For this reason, while there is a tension between common sense and philosophy even on a “New Hume” view of causation – for given Humean epistemology and metaphysics, how can our common life understanding of causation be even possibly true, since causal connections become not merely unknowable but unintelligible? – there is no such tension in A-T. A-T really is what P. F. Strawson famously called a “descriptive” metaphysics, which leaves common sense intact, while Humeanism is “revisionary” to the core, thoroughly undermining common sense implicitly even when it pays lip service to “common life.” A Humean “skeptical realist” has, when outside his study, to feign complete ignorance of what he learned within it. Even the bare possibility that common sense might be right, the very intelligibility of causation, is ruled out when his methodology is taken seriously. No such pretense would be necessary on A-T even if the A-T philosopher were to entertain doubts about whether genuine knowledge is really possible, for there is nothing in his position (as there is in the Humean position) which casts doubt on the very intelligibility, and not just the knowability, of causes.

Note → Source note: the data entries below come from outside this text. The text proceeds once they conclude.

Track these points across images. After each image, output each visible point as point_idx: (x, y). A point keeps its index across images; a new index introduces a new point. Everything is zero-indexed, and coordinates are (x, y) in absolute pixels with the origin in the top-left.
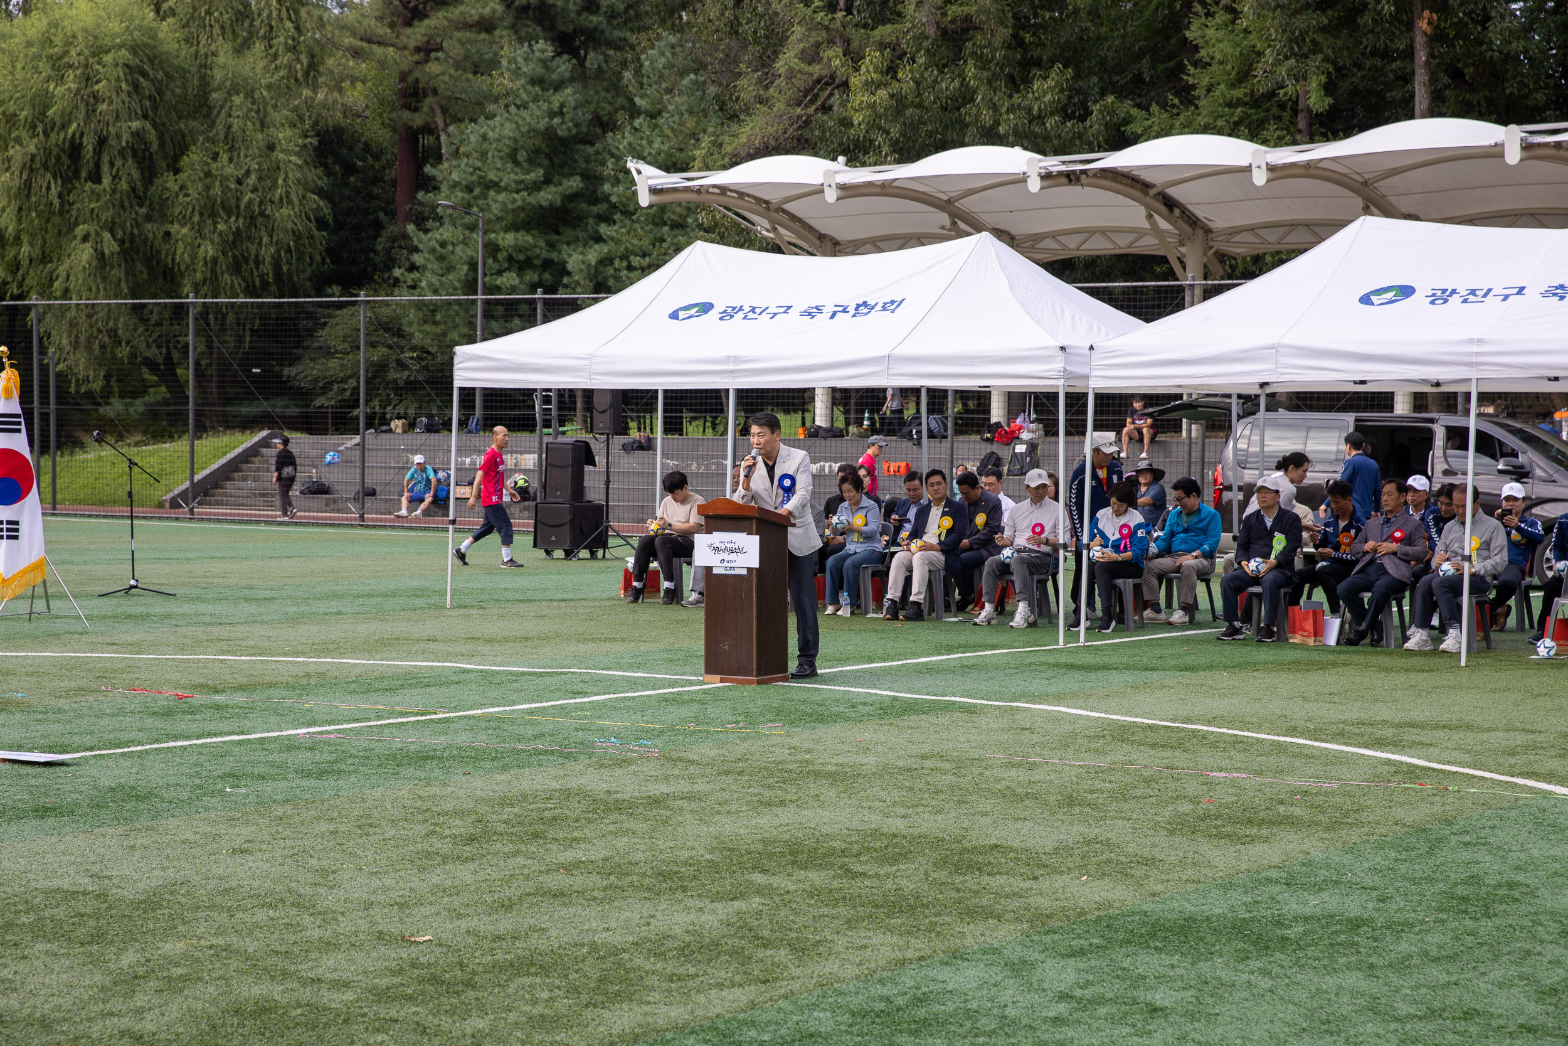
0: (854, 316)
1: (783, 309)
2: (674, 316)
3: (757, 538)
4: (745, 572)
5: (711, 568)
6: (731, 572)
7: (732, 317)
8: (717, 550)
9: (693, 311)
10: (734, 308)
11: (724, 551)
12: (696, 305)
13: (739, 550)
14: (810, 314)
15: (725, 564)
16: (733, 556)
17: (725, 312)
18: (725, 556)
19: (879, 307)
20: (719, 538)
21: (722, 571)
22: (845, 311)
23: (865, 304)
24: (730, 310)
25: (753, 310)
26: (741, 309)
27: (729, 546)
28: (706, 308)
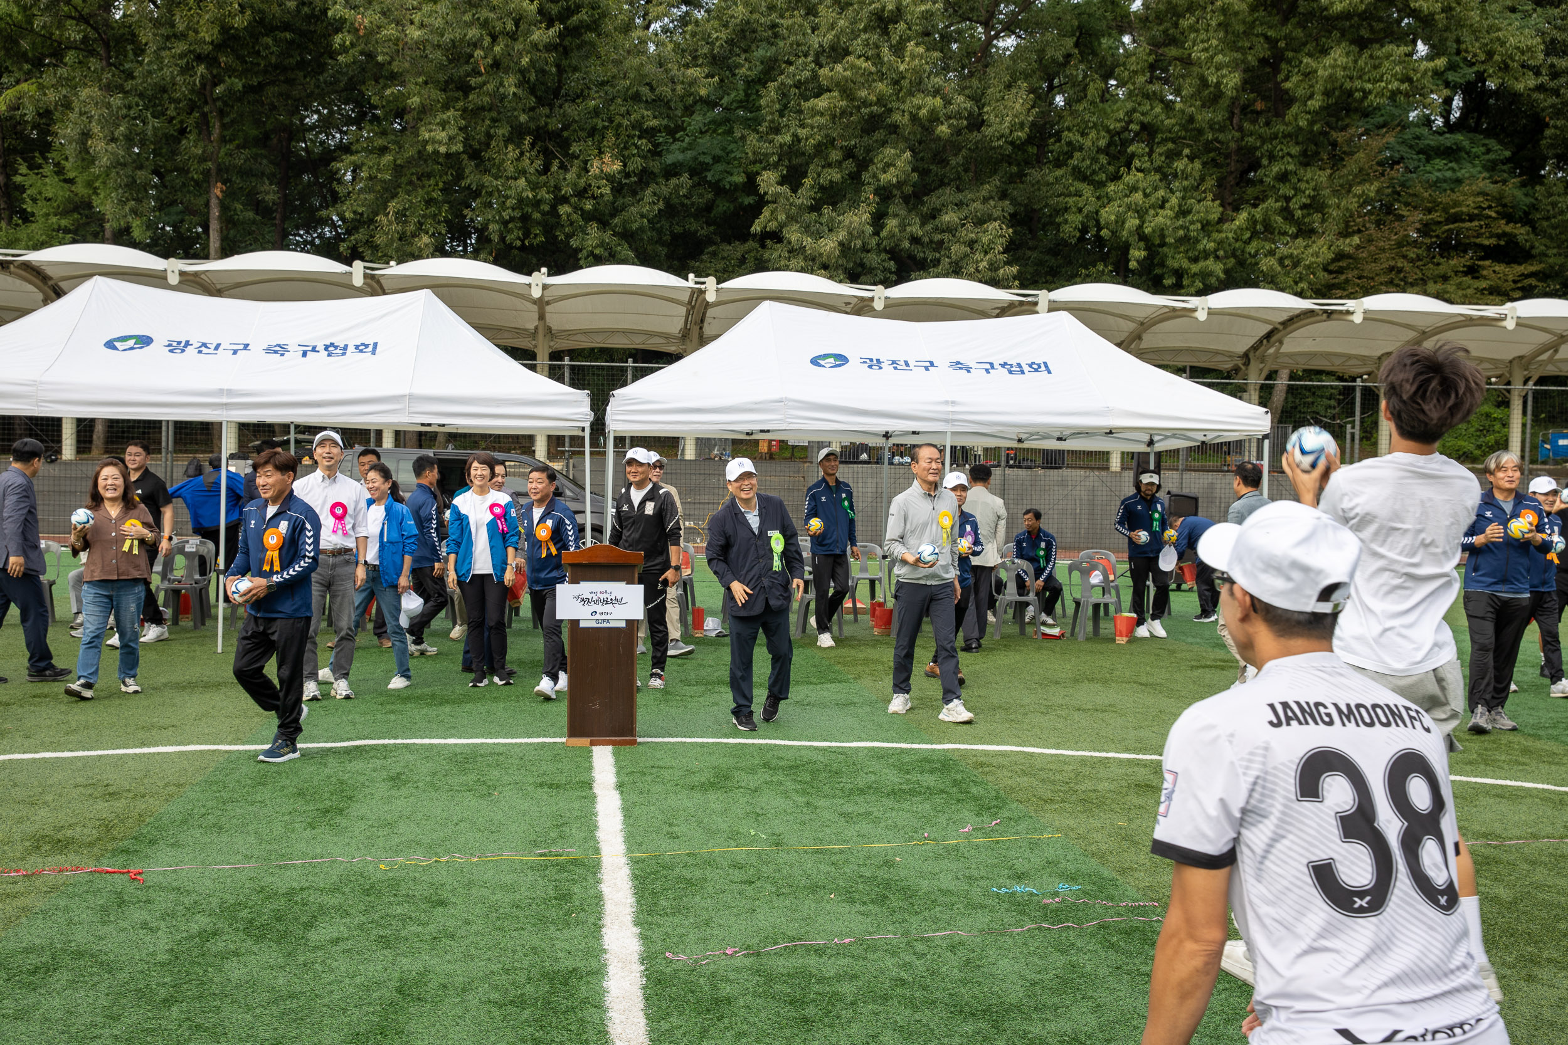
0: (329, 355)
1: (242, 347)
2: (110, 345)
3: (642, 587)
4: (623, 624)
5: (578, 621)
6: (605, 625)
7: (183, 351)
8: (586, 601)
9: (131, 343)
10: (179, 343)
11: (596, 602)
12: (131, 337)
13: (618, 601)
14: (276, 352)
15: (598, 617)
16: (608, 608)
17: (170, 345)
18: (599, 608)
19: (351, 349)
20: (587, 588)
21: (594, 625)
22: (314, 349)
23: (332, 344)
24: (175, 344)
25: (204, 345)
26: (187, 344)
27: (602, 597)
28: (145, 341)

If we are really to take “common life” seriously, then, we have to take seriously the metaphysics which makes it even minimally intelligible, namely something like A-T metaphysics. And that means accepting (assuming they are otherwise unobjectionable, as I argue in TLS that they are) the First Cause arguments that follow from it. Conversely, to reject those arguments entails rejecting after all the idea that common sense is right even about the very possibility of objective causal connections – which means in turn rejecting even an “animal faith” justification of our commitment to science.
And that returns us yet again to the question we started out with: How can a Humean consistently accept science and yet reject First Cause arguments for the existence of God? The unavoidable answer seems to be: He can’t. As far as a consistent Humeanism is concerned, science and theism must stand or fall together. But then there is no good reason to be a Humean in the first place, and many good reasons not to be. So perhaps the question is moot.